● **Extrait**:
Les Faits d'Armes, Ecrits, Récits

Les Faits d'Armes, Ecrits, Récits

TEMOIGNAGE de Marcel BRONZINA, MAUTHAUSEN-LINZ. Matricule : 59652
13-09-2018

 TEMOIGNAGE de Marcel BRONZINA,

MAUTHAUSEN-LINZ. Matricule : 59652

arrêté et déporté à MAUTHAUSEN en même temps que Denis MONOD

 

Publié avec l'aimable autorisation de  l'AFMD13

 

Le département de l’Ain situé à la limite de la Zone libre jusqu’en Novembre 1942, à proximité de Lyon et près de la Suisse a été une grande région de Résistance. L’arrestation et la déportation  des 34 employés et ouvriers du barrage de Génissiat en apportent une preuve.

 

«  Arrestation : 12 Février 1944 à GENISSIAT avec une quarantaine de camarades par les troupes allemandes et la milice, au cours de représailles contre les maquis du RETORD qui se retirent en SAVOIE et passent par GENISSIAT où ils ont la possibilité de traverser le Rhône.

● **Consigne**:
Poursuivez, s'il vous plaît, le témoignage de Marcel Bronzina sur son arrestation à Génissiat, à partir de sa dernière phrase.

● **Informations extraites**:
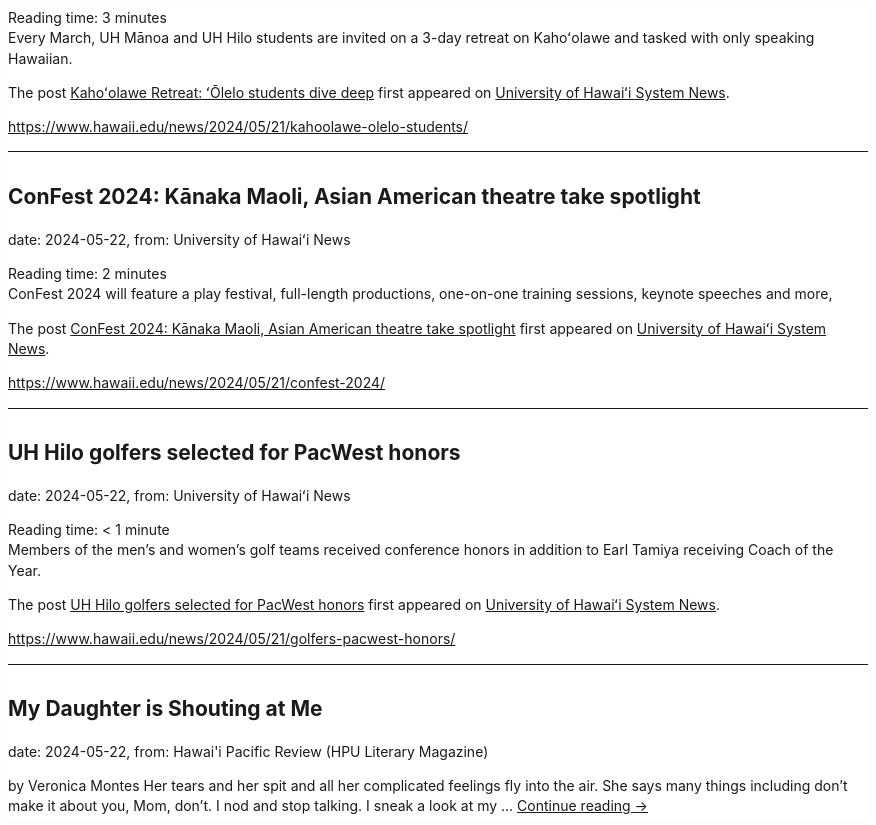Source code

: <p><span class="rt-reading-time" style="display: block;"><span class="rt-label rt-prefix">Reading time: </span> <span class="rt-time">3</span> <span class="rt-label rt-postfix">minutes</span></span> Every March, <abbr>UH</abbr> M&#257;noa and <abbr>UH</abbr> Hilo students are invited on a 3-day retreat on <span aria-label="Kahoolawe">Kaho&#699;olawe</span> and tasked with only speaking Hawaiian.</p>
The post <a href="https://www.hawaii.edu/news/2024/05/21/kahoolawe-olelo-students/">Kahoʻolawe Retreat: ʻŌlelo students dive deep</a> first appeared on <a href="https://www.hawaii.edu/news">University of Hawaiʻi System News</a>. 

<https://www.hawaii.edu/news/2024/05/21/kahoolawe-olelo-students/>

---

## ConFest 2024: Kānaka Maoli, Asian American theatre take spotlight

date: 2024-05-22, from: University of Hawaiʻi News

<p><span class="rt-reading-time" style="display: block;"><span class="rt-label rt-prefix">Reading time: </span> <span class="rt-time">2</span> <span class="rt-label rt-postfix">minutes</span></span> ConFest 2024 will feature a play festival, full-length productions, one-on-one training sessions, keynote speeches and more,</p>
The post <a href="https://www.hawaii.edu/news/2024/05/21/confest-2024/">ConFest 2024: Kānaka Maoli, Asian American theatre take spotlight</a> first appeared on <a href="https://www.hawaii.edu/news">University of Hawaiʻi System News</a>. 

<https://www.hawaii.edu/news/2024/05/21/confest-2024/>

---

## UH Hilo golfers selected for PacWest honors

date: 2024-05-22, from: University of Hawaiʻi News

<p><span class="rt-reading-time" style="display: block;"><span class="rt-label rt-prefix">Reading time: </span> <span class="rt-time">&#60; 1</span> <span class="rt-label rt-postfix">minute</span></span> Members of the men’s and women’s golf teams received conference honors in addition to Earl Tamiya receiving Coach of the Year.</p>
The post <a href="https://www.hawaii.edu/news/2024/05/21/golfers-pacwest-honors/"><abbr>UH</abbr> Hilo golfers selected for PacWest honors</a> first appeared on <a href="https://www.hawaii.edu/news">University of Hawaiʻi System News</a>. 

<https://www.hawaii.edu/news/2024/05/21/golfers-pacwest-honors/>

---

## My Daughter is Shouting at Me

date: 2024-05-22, from: Hawai'i Pacific Review (HPU Literary Magazine)

by Veronica Montes Her tears and her spit and all her complicated feelings fly into the air. She says many things including don’t make it about you, Mom, don’t. I nod and stop talking. I sneak a look at my &#8230; <a href="https://hawaiipacificreview.org/2024/05/21/my-daughter-is-shouting-at-me/">Continue reading <span class="meta-nav">&#8594;</span></a> 

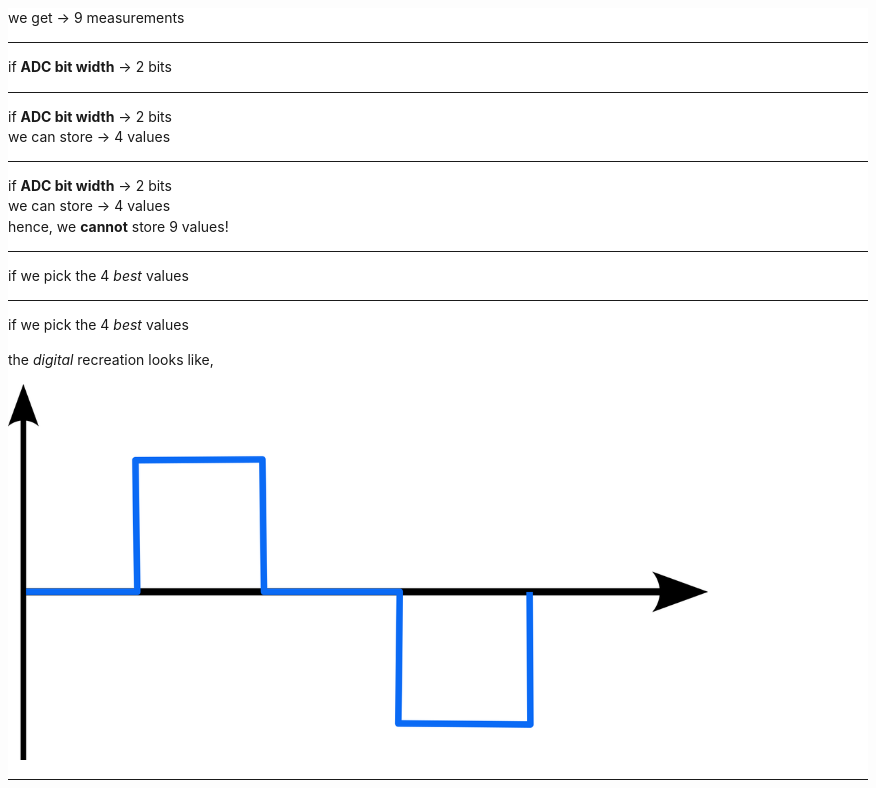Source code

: we get &rarr; <scb>9</scb> measurements

---

if **ADC bit width** &rarr; <scb>2 bits</scb>

---

if **ADC bit width** &rarr; <scb>2 bits</scb>
<br>
we can store &rarr; <scb>4 values</scb>

---

if **ADC bit width** &rarr; <scb>2 bits</scb>
<br>
we can store &rarr; <scb>4 values</scb>
<br>
hence, we **cannot** store <scb>9</scb> values!

---

if we pick the <scb>4</scb> _best_ values

---

if we pick the <scb>4</scb> _best_ values

the _digital_ recreation looks like,

<img src="img/sensors/adc_bits/adc_bits.3.png" width="700">

---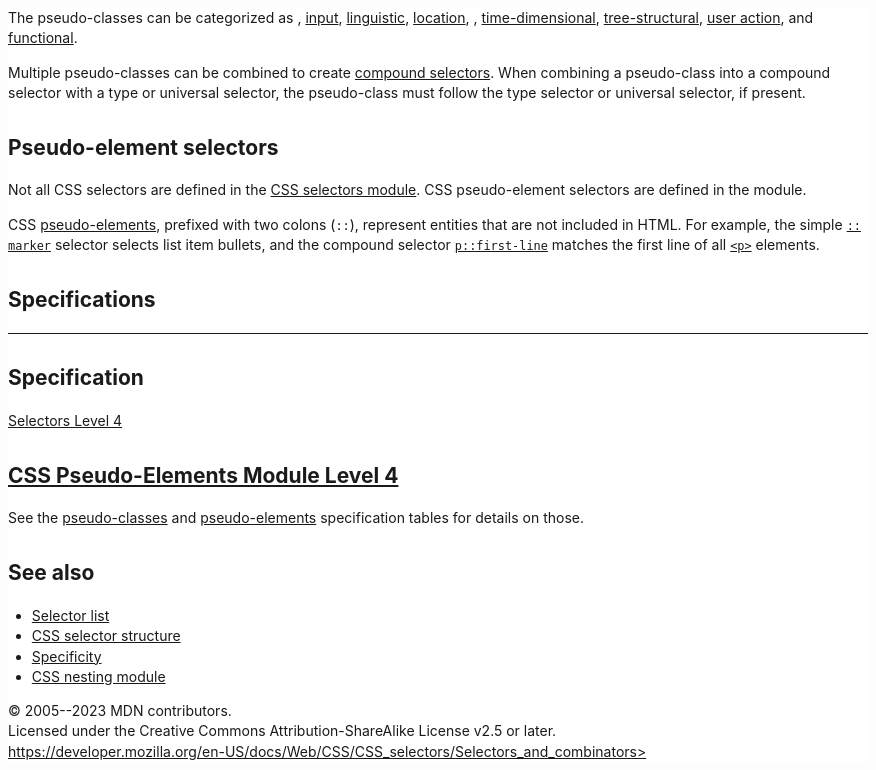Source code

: The pseudo-classes can be categorized as [](pseudo-classes.md#element_display_state_pseudo-classes),
[input](pseudo-classes.md#input_pseudo-classes),
[linguistic](pseudo-classes.md#linguistic_pseudo-classes),
[location](pseudo-classes.md#location_pseudo-classes), [](pseudo-classes.md#resource_state_pseudo-classes),
[time-dimensional](pseudo-classes.md#time-dimensional_pseudo-classes),
[tree-structural](pseudo-classes.md#tree-structural_pseudo-classes),
[user action](pseudo-classes.md#user_action_pseudo-classes), and
[functional](pseudo-classes.md#functional_pseudo-classes).

Multiple pseudo-classes can be combined to create [compound
selectors](#compound-selector). When combining a pseudo-class into a
compound selector with a type or universal selector, the pseudo-class
must follow the type selector or universal selector, if present.

Pseudo-element selectors
------------------------

Not all CSS selectors are defined in the [CSS selectors
module](https://developer.mozilla.org/en-US/docs/Web/CSS). CSS
pseudo-element selectors are defined in the [](css_pseudo-elements.md) module.

CSS [pseudo-elements](pseudo-elements.md), prefixed with two colons
(`::`), represent entities that are not included in HTML. For example,
the simple [`::marker`](../::marker) selector selects list item bullets,
and the compound selector [`p::first-line`](../::first-line) matches the
first line of all
[`<p>`](https://developer.mozilla.org/en-US/docs/Web/HTML/Element/p)
elements.

Specifications
--------------

  -----------------------------------------------------------------------

Specification
  -----------------------------------------------------------------------

  [Selectors Level 4\
  ](https://drafts.csswg.org/selectors/)

[CSS Pseudo-Elements Module Level 4\
  ](https://drafts.csswg.org/css-pseudo/)
  -----------------------------------------------------------------------

See the [pseudo-classes](pseudo-classes.md#specifications) and
[pseudo-elements](pseudo-elements.md#specifications) specification
tables for details on those.

See also
--------

- [Selector list](selector_list.md)
- [CSS selector structure](selector_structure.md)
- [Specificity](specificity.md)
- [CSS nesting module](css_nesting.md)

© 2005--2023 MDN contributors.\
Licensed under the Creative Commons Attribution-ShareAlike License v2.5
or later.\
https://developer.mozilla.org/en-US/docs/Web/CSS/CSS_selectors/Selectors_and_combinators>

● **Résultat**:
A noter que deux ou trois cents personnes sont arrêtées mais qu’après un tri, nous restons une quarantaine.

Actuellement, je suis en mesure de communiquer l’adresse d’un seul camarade rescapé de cette arrestation, les autres étant décédés soit en Allemagne, soit depuis le retour, ou ayant quitté la région par suite de la fin des travaux de GENISSIAT.

Il s’agit de Monsieur Auguste CAROLI. INJOUX - GENISSIAT. 01 200 BELLEGARDE/VALSERINE. 

 

Trajet : Après l’arrestation vers 17 heures, transport en camion à SEYSSEL où nous passons la nuit du 12 au 13 dans une école, assis aux tables des élèves.

Le 13 au matin, transport à LYON (prisons de la Santé – Montluc) pour interrogatoire. Après quelques jours, nous rejoignons COMPIEGNE par chemin de fer en wagons de voyageurs où nous restons jusqu’au 20 Mars 1944.

Le 21 Mars, départ en wagons à bestiaux jusqu’à MAUTHAUSEN. Transport particulièrement pénible au cours duquel quelques camarades deviennent fous.

Certains hurlent. Si le train stoppe pour une raison quelconque, alors les SS n’hésitent pas à tirer au hasard dans les wagons.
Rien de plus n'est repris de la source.